Jadwiga Maurer, ‘Z matki obcej … ’

2008 
For many historical, and therefore socio-psychological, reasons, Poland has hundreds of statues of her beloved writers but a modern biography of none. We needed our great poets to serve us as teachers and prophets, to be our national heroes and role models, to represent rather than to reveal. Thus, one of the functions of Polish literary scholars was to create and preserve legends of the geniuses’ lives, cleansed of any aspects considered controversial or inappropriate. Needless to say, the task kept them very busy, since ‘shrinology’ is a tough field anywhere-witness the struggles of the defenders of the ‘Freud Archives-and the inhabitants of the Polish Hall of Fame, for all their great virtues, are a pretty unruly crowd. And as greatness almost by definition implies controversy, the best and most important require particular vigilance against the approaches of the truth-seekers, the blasphemers. Not surprisingly, then, the biggest of all Polish literary monuments, Adam Mickiewicz, has been guarded by generations of the mightiest scholariy troops, steering the readers away from his darker, disturbing features. In his preface to Mickiewicz's Collected Works, published in 1929, Tadeusz Żelenski (Boy) wrote: ‘He was for a whole century our national banner. All parties were therefore trying to fly it from their flagpoles. He has been twisted, trimmed, read with the intention of finding only what was sought. Mickiewicz, we can say, never belonged-could not belong-to the “normal” history of literature.' Seventy years, and several new or restored flagpoles later, Professor Jadwiga Maurer of Kansas University proves with her excellently researched study of what she calls Mickiewicz's affiliations with the Jewish world that little has changed since Boy's outcry.

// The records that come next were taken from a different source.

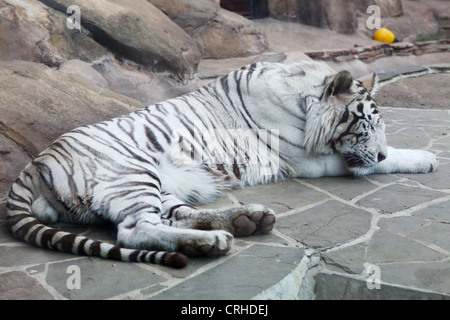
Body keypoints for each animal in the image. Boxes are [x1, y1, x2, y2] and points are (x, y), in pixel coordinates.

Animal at [6, 60, 436, 268]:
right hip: (131, 173)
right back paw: (214, 242)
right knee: (134, 230)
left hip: (156, 183)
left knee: (177, 215)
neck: (304, 97)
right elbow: (364, 163)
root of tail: (35, 163)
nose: (380, 152)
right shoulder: (305, 159)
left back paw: (247, 220)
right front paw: (425, 157)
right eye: (367, 124)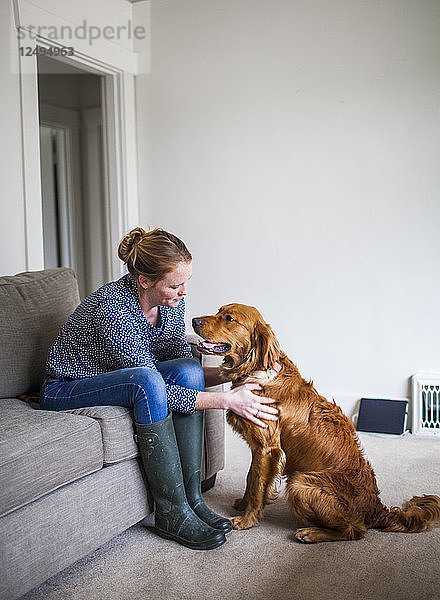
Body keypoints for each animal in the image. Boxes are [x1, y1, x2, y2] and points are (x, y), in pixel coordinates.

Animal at [192, 304, 440, 544]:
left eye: (229, 318)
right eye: (218, 311)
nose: (194, 320)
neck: (258, 370)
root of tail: (377, 509)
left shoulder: (267, 449)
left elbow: (257, 486)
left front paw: (247, 520)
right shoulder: (259, 448)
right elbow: (251, 478)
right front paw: (243, 505)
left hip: (300, 483)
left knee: (355, 530)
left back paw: (311, 533)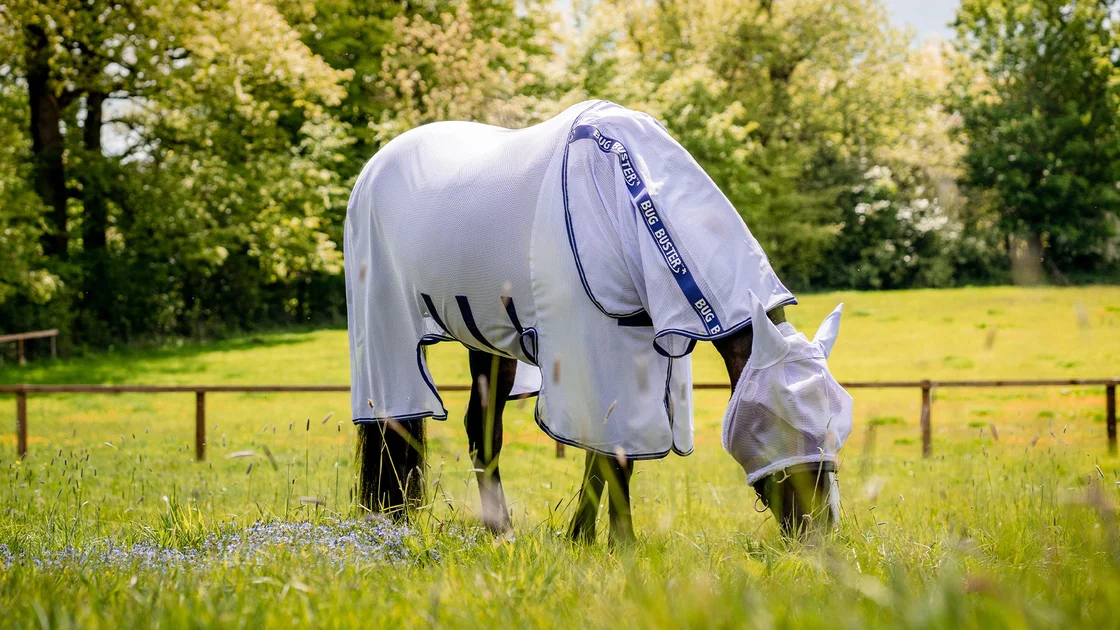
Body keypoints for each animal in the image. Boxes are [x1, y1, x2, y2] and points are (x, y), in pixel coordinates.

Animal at [344, 100, 853, 541]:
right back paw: (400, 525)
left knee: (481, 431)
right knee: (394, 425)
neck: (621, 197)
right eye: (779, 418)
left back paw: (498, 532)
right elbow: (616, 456)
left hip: (486, 342)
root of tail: (374, 166)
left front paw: (582, 540)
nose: (819, 534)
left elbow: (605, 451)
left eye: (840, 417)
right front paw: (621, 547)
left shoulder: (636, 350)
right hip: (388, 338)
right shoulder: (592, 347)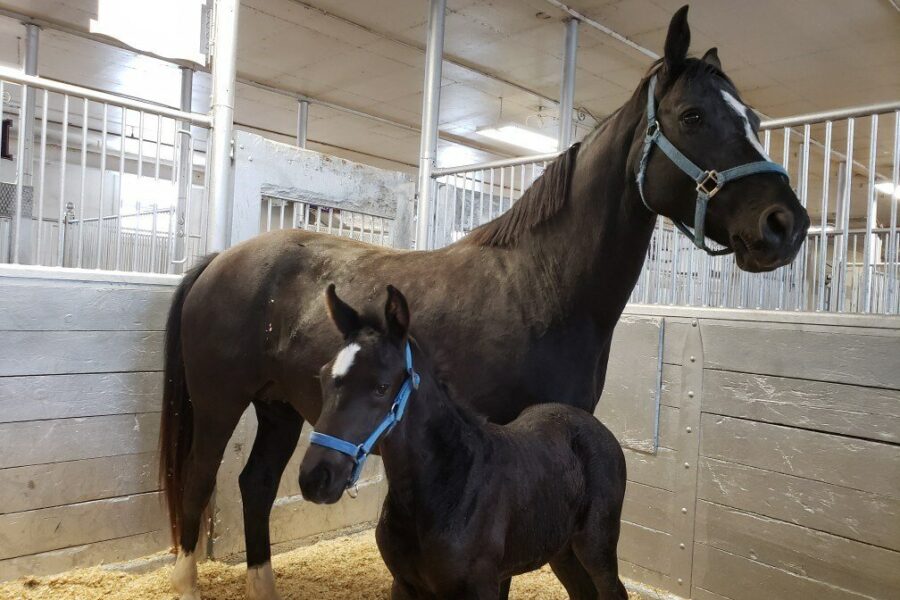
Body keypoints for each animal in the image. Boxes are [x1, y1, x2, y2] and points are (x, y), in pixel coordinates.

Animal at [299, 284, 629, 600]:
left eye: (381, 387)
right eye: (323, 377)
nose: (315, 478)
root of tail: (599, 429)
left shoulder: (479, 587)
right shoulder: (403, 585)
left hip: (595, 545)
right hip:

In the introductory chapter of her short but dense book she points to the three areas which have traditionally daunted Mickiewicz scholars: adulterous relations, the leading role in Andrzej Towianski's sect Kolo Boze (God's Circle), and, above all, the interest in Jews and Judaism. The ban on Mickiewicz's love affairs, first lifted by Boy, has been entirely removed in the last decades, as no one seemed offended any more. The same applies, up to a point, to Mickiewicz's involvement with Towianski, quite thoroughly examined in several recent publications, which conclude that in joining Kolo Boze Mickiewicz was the victim of delusions, depression, and manipulations.